____ Data

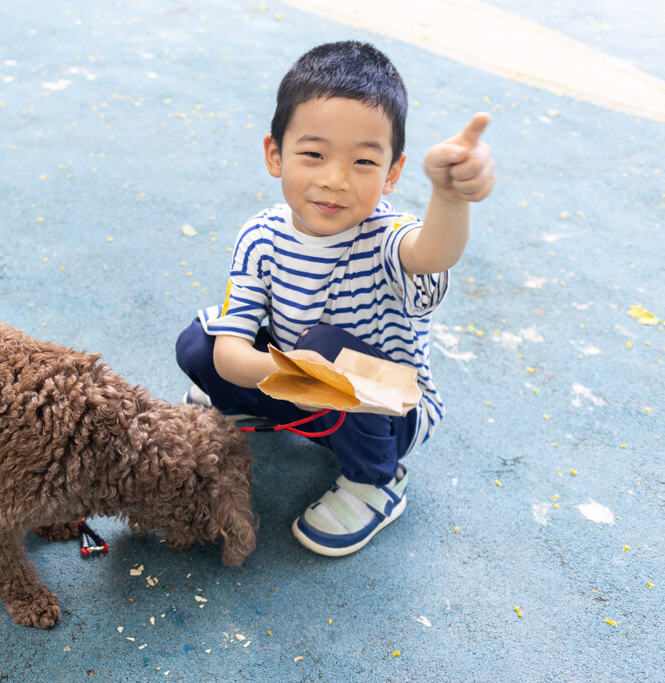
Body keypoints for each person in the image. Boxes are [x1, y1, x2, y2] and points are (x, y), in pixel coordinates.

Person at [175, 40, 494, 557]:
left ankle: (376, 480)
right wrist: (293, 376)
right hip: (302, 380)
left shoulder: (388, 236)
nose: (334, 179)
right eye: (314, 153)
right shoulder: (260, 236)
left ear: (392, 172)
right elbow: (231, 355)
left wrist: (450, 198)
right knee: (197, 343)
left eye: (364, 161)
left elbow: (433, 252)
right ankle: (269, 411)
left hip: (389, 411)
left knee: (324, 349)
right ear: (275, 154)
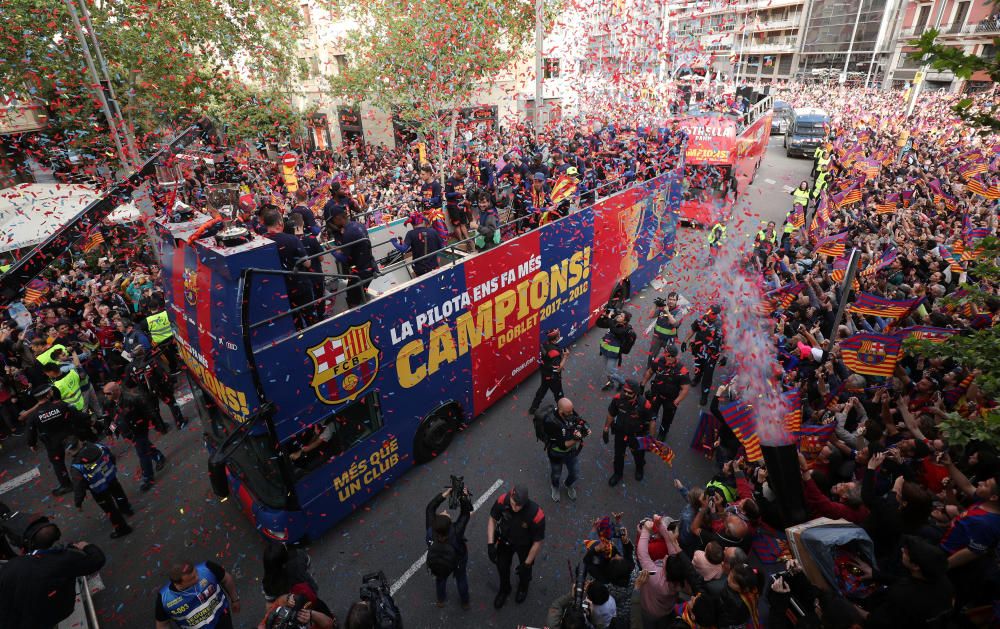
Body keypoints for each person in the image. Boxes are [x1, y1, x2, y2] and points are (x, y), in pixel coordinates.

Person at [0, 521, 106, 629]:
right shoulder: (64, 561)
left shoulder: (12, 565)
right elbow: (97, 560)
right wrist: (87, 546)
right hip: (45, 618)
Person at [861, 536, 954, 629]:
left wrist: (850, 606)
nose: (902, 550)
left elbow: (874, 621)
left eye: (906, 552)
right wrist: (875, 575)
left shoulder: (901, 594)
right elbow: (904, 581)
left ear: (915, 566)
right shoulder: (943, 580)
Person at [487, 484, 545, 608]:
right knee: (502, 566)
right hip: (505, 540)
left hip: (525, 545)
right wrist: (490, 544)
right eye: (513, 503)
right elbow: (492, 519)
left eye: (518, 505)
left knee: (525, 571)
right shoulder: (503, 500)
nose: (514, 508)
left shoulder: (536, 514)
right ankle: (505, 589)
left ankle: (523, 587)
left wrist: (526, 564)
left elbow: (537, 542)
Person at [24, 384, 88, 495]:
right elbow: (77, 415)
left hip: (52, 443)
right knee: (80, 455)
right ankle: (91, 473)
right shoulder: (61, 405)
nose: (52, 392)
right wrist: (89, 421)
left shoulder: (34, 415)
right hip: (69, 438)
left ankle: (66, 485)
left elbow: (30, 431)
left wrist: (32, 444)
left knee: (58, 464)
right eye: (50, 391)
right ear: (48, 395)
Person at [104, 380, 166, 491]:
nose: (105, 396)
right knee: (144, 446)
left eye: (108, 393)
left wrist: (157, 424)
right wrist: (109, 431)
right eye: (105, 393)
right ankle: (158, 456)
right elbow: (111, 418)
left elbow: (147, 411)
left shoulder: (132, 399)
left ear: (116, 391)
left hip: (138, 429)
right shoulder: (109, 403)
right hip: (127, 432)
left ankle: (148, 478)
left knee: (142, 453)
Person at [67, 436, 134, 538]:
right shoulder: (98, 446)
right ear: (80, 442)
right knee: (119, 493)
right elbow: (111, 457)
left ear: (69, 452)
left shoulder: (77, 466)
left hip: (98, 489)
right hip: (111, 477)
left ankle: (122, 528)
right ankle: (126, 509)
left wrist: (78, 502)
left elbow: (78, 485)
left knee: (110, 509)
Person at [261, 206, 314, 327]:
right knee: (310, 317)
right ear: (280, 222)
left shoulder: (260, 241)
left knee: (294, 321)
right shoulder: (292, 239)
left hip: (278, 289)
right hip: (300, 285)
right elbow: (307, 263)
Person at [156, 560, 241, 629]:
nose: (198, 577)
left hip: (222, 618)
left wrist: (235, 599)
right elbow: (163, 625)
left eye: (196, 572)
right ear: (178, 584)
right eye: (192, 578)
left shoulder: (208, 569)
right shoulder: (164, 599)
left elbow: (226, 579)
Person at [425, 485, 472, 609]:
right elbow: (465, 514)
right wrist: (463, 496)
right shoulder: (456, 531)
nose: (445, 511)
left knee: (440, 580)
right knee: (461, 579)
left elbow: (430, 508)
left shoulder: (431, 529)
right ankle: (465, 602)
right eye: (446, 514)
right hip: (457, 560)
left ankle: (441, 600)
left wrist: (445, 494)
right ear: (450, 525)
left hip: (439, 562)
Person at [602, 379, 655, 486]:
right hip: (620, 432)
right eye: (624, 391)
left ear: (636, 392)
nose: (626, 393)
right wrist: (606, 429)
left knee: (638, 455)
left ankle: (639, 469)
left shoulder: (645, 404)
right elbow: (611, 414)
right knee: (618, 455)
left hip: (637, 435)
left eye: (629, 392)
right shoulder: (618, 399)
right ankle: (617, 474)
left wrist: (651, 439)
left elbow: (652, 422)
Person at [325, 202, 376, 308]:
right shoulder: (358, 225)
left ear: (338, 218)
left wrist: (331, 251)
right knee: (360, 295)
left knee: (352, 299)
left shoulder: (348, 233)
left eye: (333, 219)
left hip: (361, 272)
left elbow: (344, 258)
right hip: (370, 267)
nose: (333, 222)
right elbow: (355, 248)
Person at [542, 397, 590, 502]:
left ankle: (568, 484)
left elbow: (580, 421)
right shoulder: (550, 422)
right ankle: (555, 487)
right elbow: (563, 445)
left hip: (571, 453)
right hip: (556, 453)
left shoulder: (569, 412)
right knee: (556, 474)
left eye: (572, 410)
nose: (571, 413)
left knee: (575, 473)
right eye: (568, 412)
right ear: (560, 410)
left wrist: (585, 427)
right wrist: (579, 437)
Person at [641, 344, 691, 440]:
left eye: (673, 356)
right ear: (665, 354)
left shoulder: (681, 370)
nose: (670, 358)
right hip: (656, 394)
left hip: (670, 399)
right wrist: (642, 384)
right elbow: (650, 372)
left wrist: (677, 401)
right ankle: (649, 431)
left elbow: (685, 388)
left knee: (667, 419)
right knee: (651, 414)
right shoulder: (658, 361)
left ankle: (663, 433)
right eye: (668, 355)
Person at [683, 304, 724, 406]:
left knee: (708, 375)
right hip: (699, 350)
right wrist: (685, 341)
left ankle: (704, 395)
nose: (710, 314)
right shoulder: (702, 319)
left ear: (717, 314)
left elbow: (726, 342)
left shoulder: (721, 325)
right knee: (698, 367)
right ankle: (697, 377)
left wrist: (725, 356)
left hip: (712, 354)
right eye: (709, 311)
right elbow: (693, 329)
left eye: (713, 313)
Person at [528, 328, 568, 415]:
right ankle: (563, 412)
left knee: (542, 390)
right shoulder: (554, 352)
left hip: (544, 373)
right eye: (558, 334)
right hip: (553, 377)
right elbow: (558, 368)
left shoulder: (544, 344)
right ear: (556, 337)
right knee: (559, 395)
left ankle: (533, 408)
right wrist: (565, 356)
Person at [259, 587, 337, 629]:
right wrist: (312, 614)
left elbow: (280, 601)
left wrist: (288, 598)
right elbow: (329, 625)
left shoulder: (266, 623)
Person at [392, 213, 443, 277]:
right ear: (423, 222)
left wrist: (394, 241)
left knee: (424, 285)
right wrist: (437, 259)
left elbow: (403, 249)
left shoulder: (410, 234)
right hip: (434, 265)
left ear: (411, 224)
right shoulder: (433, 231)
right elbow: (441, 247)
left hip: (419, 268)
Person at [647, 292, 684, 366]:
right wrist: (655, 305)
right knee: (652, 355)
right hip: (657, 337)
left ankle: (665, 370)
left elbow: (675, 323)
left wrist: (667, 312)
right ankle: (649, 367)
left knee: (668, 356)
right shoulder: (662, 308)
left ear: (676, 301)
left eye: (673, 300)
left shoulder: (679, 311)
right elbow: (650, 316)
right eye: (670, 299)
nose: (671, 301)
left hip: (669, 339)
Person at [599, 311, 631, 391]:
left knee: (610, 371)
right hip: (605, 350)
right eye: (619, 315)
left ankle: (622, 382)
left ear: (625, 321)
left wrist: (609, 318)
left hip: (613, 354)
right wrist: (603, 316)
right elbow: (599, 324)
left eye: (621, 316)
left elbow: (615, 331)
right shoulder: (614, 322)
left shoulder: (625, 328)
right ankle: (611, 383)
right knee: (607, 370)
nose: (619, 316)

________

Exercise details
When you give the entries again, keep them exact and omit any picture they contain.

Finished exercise
Body keypoints for each person in the image. Boxes are [x1, y1, x2, y2] and points are (x, y), in pixel coordinates.

Person at [175, 40, 494, 557]:
left ankle: (376, 480)
right wrist: (293, 376)
right hip: (302, 380)
left shoulder: (388, 236)
nose: (334, 179)
right eye: (314, 153)
right shoulder: (260, 236)
left ear: (392, 172)
right elbow: (231, 355)
left wrist: (450, 198)
right knee: (197, 343)
left eye: (364, 161)
left elbow: (433, 252)
right ankle: (269, 411)
left hip: (389, 411)
left knee: (324, 349)
right ear: (275, 154)
Body keypoints for each person in the image. Boxes are [x1, y1, x2, y2] and points are (x, y), in pixel coordinates.

Person at [0, 521, 106, 629]:
right shoulder: (64, 561)
left shoulder: (12, 565)
right elbow: (97, 560)
right wrist: (87, 546)
right hip: (45, 618)
Person at [861, 536, 954, 629]:
left wrist: (850, 606)
nose: (902, 550)
left elbow: (874, 621)
left eye: (906, 552)
right wrist: (875, 575)
left shoulder: (901, 594)
right elbow: (904, 581)
left ear: (915, 566)
right shoulder: (943, 580)
Person at [487, 484, 545, 608]:
right knee: (502, 566)
right hip: (505, 540)
left hip: (525, 545)
right wrist: (490, 544)
right eye: (513, 503)
right elbow: (492, 519)
left eye: (518, 505)
left knee: (525, 571)
right shoulder: (503, 500)
nose: (514, 508)
left shoulder: (536, 514)
right ankle: (505, 589)
left ankle: (523, 587)
left wrist: (526, 564)
left elbow: (537, 542)
Person at [24, 384, 88, 495]:
right elbow: (77, 415)
left hip: (52, 443)
right knee: (80, 455)
right ankle: (91, 473)
right shoulder: (61, 405)
nose: (52, 392)
right wrist: (89, 421)
left shoulder: (34, 415)
right hip: (69, 438)
left ankle: (66, 485)
left elbow: (30, 431)
left wrist: (32, 444)
left knee: (58, 464)
right eye: (50, 391)
right ear: (48, 395)
Person at [104, 380, 166, 491]:
nose: (105, 396)
right knee: (144, 446)
left eye: (108, 393)
left wrist: (157, 424)
right wrist: (109, 431)
right eye: (105, 393)
right ankle: (158, 456)
right elbow: (111, 418)
left elbow: (147, 411)
left shoulder: (132, 399)
left ear: (116, 391)
left hip: (138, 429)
right shoulder: (109, 403)
right hip: (127, 432)
left ankle: (148, 478)
left knee: (142, 453)
Person at [67, 436, 134, 538]:
right shoulder: (98, 446)
right ear: (80, 442)
right knee: (119, 493)
right elbow: (111, 457)
left ear: (69, 452)
left shoulder: (77, 466)
left hip: (98, 489)
right hip: (111, 477)
left ankle: (122, 528)
right ankle: (126, 509)
left wrist: (78, 502)
left elbow: (78, 485)
left knee: (110, 509)
Person at [261, 206, 314, 327]:
right knee: (310, 317)
right ear: (280, 222)
left shoulder: (260, 241)
left knee: (294, 321)
right shoulder: (292, 239)
left hip: (278, 289)
right hip: (300, 285)
right elbow: (307, 263)
Person at [156, 560, 241, 629]:
nose: (198, 577)
left hip: (222, 618)
left wrist: (235, 599)
right elbow: (163, 625)
left eye: (196, 572)
right ear: (178, 584)
right eye: (192, 578)
left shoulder: (208, 569)
right shoulder: (164, 599)
left elbow: (226, 579)
Person at [425, 485, 472, 609]:
right elbow: (465, 514)
right wrist: (463, 496)
right shoulder: (456, 531)
nose: (445, 511)
left knee: (440, 580)
right knee: (461, 579)
left elbow: (430, 508)
left shoulder: (431, 529)
right ankle: (465, 602)
right eye: (446, 514)
right hip: (457, 560)
left ankle: (441, 600)
left wrist: (445, 494)
right ear: (450, 525)
left hip: (439, 562)
Person at [602, 379, 655, 486]:
right hip: (620, 432)
right eye: (624, 391)
left ear: (636, 392)
nose: (626, 393)
right wrist: (606, 429)
left knee: (638, 455)
left ankle: (639, 469)
left shoulder: (645, 404)
right elbow: (611, 414)
right knee: (618, 455)
left hip: (637, 435)
left eye: (629, 392)
right shoulder: (618, 399)
right ankle: (617, 474)
left wrist: (651, 439)
left elbow: (652, 422)
Person at [325, 202, 376, 308]:
right shoulder: (358, 225)
left ear: (338, 218)
left wrist: (331, 251)
right knee: (360, 295)
left knee: (352, 299)
left shoulder: (348, 233)
left eye: (333, 219)
left hip: (361, 272)
left elbow: (344, 258)
right hip: (370, 267)
nose: (333, 222)
right elbow: (355, 248)
Person at [542, 397, 590, 502]:
left ankle: (568, 484)
left elbow: (580, 421)
right shoulder: (550, 422)
right ankle: (555, 487)
right elbow: (563, 445)
left hip: (571, 453)
right hip: (556, 453)
left shoulder: (569, 412)
right knee: (556, 474)
left eye: (572, 410)
nose: (571, 413)
left knee: (575, 473)
right eye: (568, 412)
right ear: (560, 410)
left wrist: (585, 427)
right wrist: (579, 437)
Person at [641, 344, 691, 440]:
left eye: (673, 356)
right ear: (665, 354)
left shoulder: (681, 370)
nose: (670, 358)
right hip: (656, 394)
left hip: (670, 399)
right wrist: (642, 384)
right elbow: (650, 372)
left wrist: (677, 401)
right ankle: (649, 431)
left elbow: (685, 388)
left knee: (667, 419)
right knee: (651, 414)
right shoulder: (658, 361)
left ankle: (663, 433)
right eye: (668, 355)
Person at [683, 304, 724, 406]:
left knee: (708, 375)
right hip: (699, 350)
right wrist: (685, 341)
left ankle: (704, 395)
nose: (710, 314)
right shoulder: (702, 319)
left ear: (717, 314)
left elbow: (726, 342)
left shoulder: (721, 325)
right knee: (698, 367)
right ankle: (697, 377)
left wrist: (725, 356)
left hip: (712, 354)
right eye: (709, 311)
right elbow: (693, 329)
left eye: (713, 313)
Person at [528, 328, 568, 415]:
right ankle: (563, 412)
left knee: (542, 390)
right shoulder: (554, 352)
left hip: (544, 373)
right eye: (558, 334)
right hip: (553, 377)
right elbow: (558, 368)
left shoulder: (544, 344)
right ear: (556, 337)
right knee: (559, 395)
left ankle: (533, 408)
right wrist: (565, 356)
Person at [259, 587, 337, 629]:
right wrist: (312, 614)
left elbow: (280, 601)
left wrist: (288, 598)
right elbow: (329, 625)
left shoulder: (266, 623)
Person at [392, 213, 443, 277]:
right ear: (423, 222)
left wrist: (394, 241)
left knee: (424, 285)
right wrist: (437, 259)
left elbow: (403, 249)
left shoulder: (410, 234)
right hip: (434, 265)
left ear: (411, 224)
right shoulder: (433, 231)
right elbow: (441, 247)
left hip: (419, 268)
Person at [647, 292, 684, 366]:
right wrist: (655, 305)
right knee: (652, 355)
right hip: (657, 337)
left ankle: (665, 370)
left elbow: (675, 323)
left wrist: (667, 312)
right ankle: (649, 367)
left knee: (668, 356)
right shoulder: (662, 308)
left ear: (676, 301)
left eye: (673, 300)
left shoulder: (679, 311)
right elbow: (650, 316)
right eye: (670, 299)
nose: (671, 301)
left hip: (669, 339)
Person at [599, 311, 631, 391]:
left knee: (610, 371)
right hip: (605, 350)
right eye: (619, 315)
left ankle: (622, 382)
left ear: (625, 321)
left wrist: (609, 318)
left hip: (613, 354)
right wrist: (603, 316)
right elbow: (599, 324)
left eye: (621, 316)
left elbow: (615, 331)
right shoulder: (614, 322)
left shoulder: (625, 328)
right ankle: (611, 383)
right knee: (607, 370)
nose: (619, 316)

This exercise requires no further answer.